Your post gives me hope.When my house is sold I will be separating from my AH (sober) of 36 years.If you have read any of my posts you know that we are separating because he has met someone online whom he thinks he loves.They break up and make up every other week.She gets mad at something he says, he gets mad because she isn't doing what he wants.They don't even live in the same state,it's ridiculous.


What you said about feeling 'normal' again.That is the clincher for me.Sometimes when they would have an argument he would say he was through with her and would ask about staying with me,if I would take him back.(keep in mind we still live together but it's pretty much as room mates.) At first it was very tempting to take him back.I was so willing to just let it all go and try to believe he really meant it.I think it's like you said, it just felt normal.It was so easy to just fall right back into that role.

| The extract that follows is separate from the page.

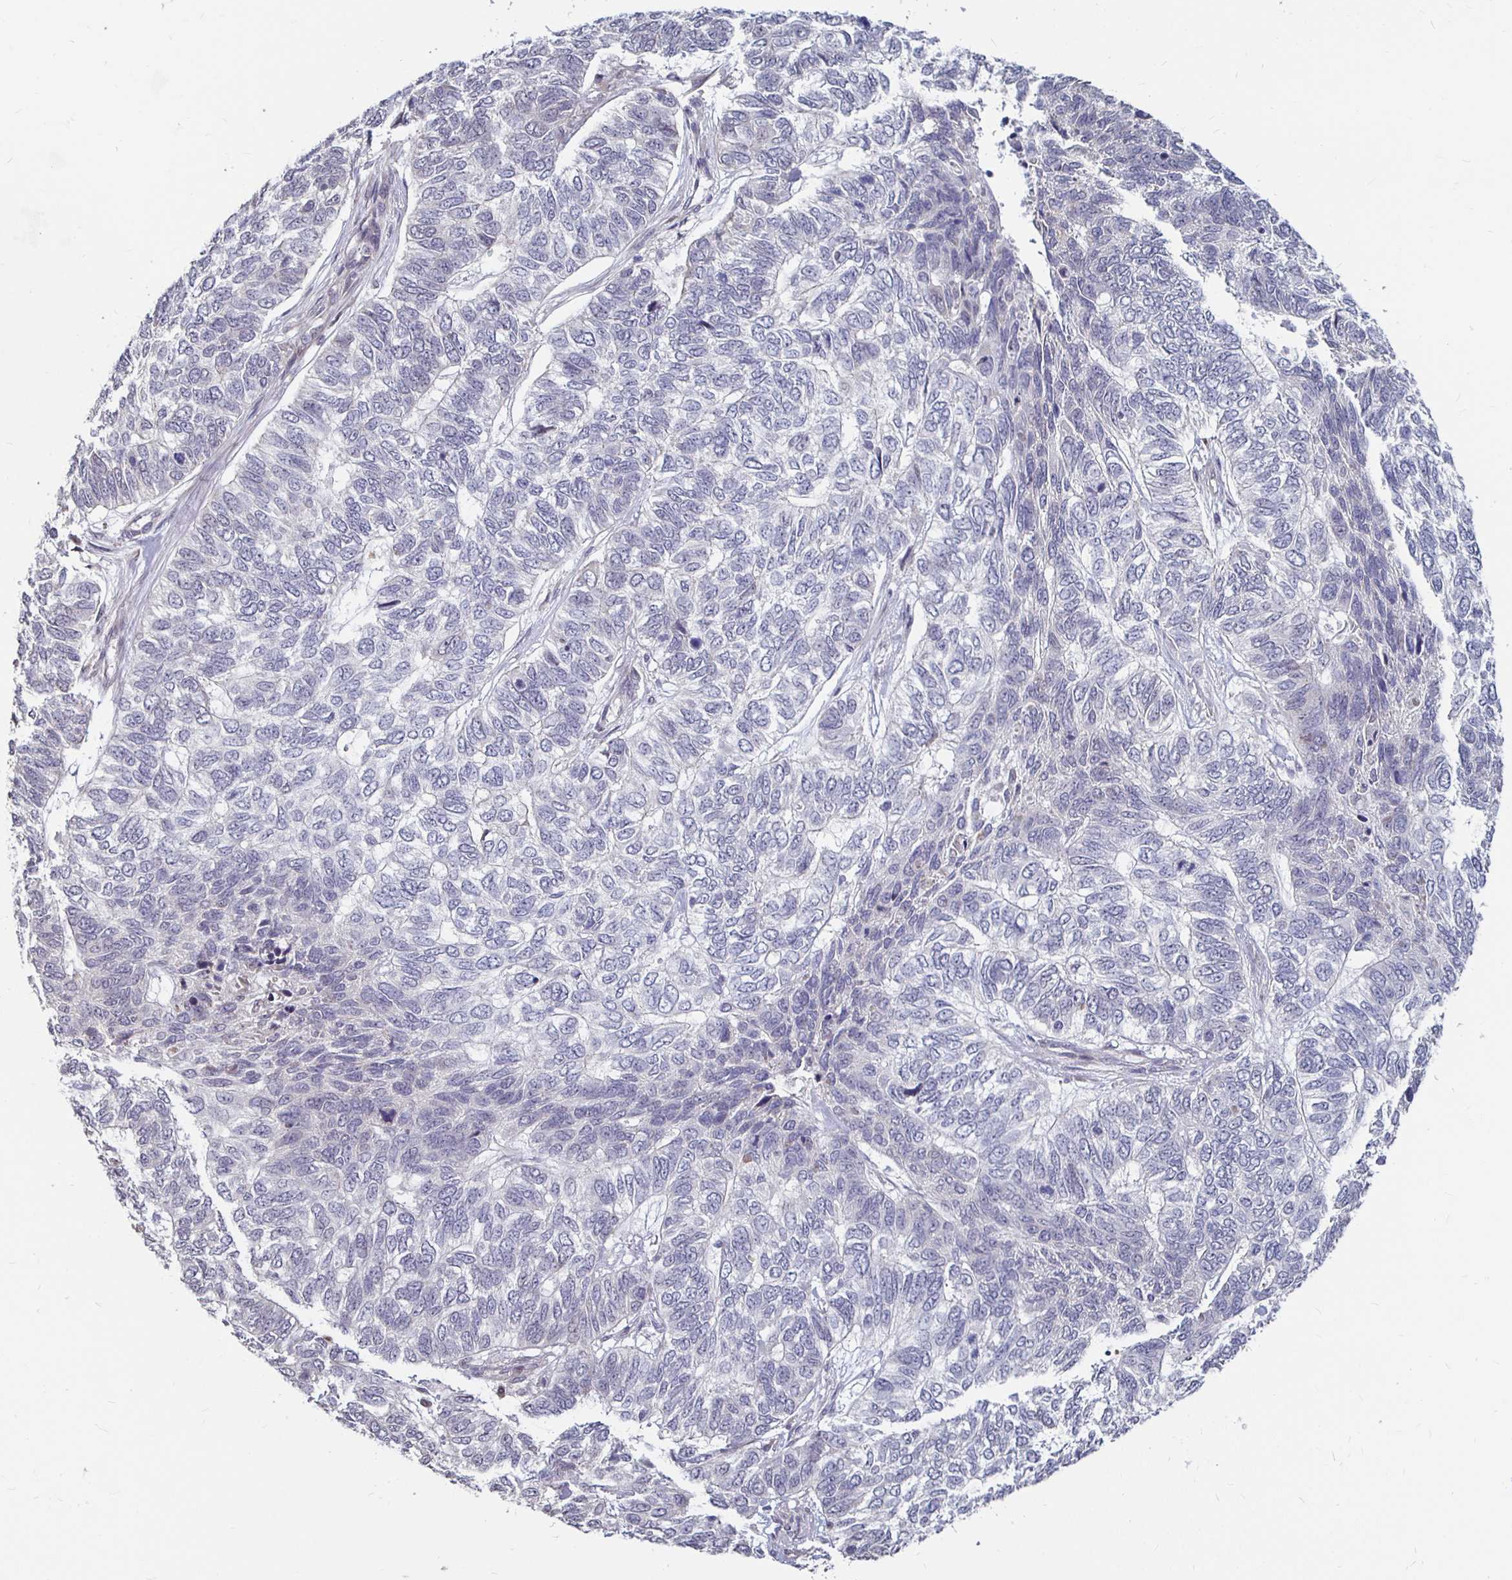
{"staining": {"intensity": "negative", "quantity": "none", "location": "none"}, "tissue": "skin cancer", "cell_type": "Tumor cells", "image_type": "cancer", "snomed": [{"axis": "morphology", "description": "Basal cell carcinoma"}, {"axis": "topography", "description": "Skin"}], "caption": "This is an IHC histopathology image of human skin cancer. There is no expression in tumor cells.", "gene": "CAPN11", "patient": {"sex": "female", "age": 65}}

The other thing is I know if he and she do not work out he will come right back here and start coming around like your husband is doing.I know he'll call and tell me about his life.


At this point I am NOT willing to take him back.The main reason for that is my growth in alanon.I now know that I have value and that I am worth more than this.I know I deserve better.I spent most of my life with him and it was all about him.I probably would never have left him on my own.But now it's too late.Now I want to give my love to someone who will appreciate it and treat me with the respect I deserve.Or if I don't find anyone(and even if I do) I'll give that love and respect to myself.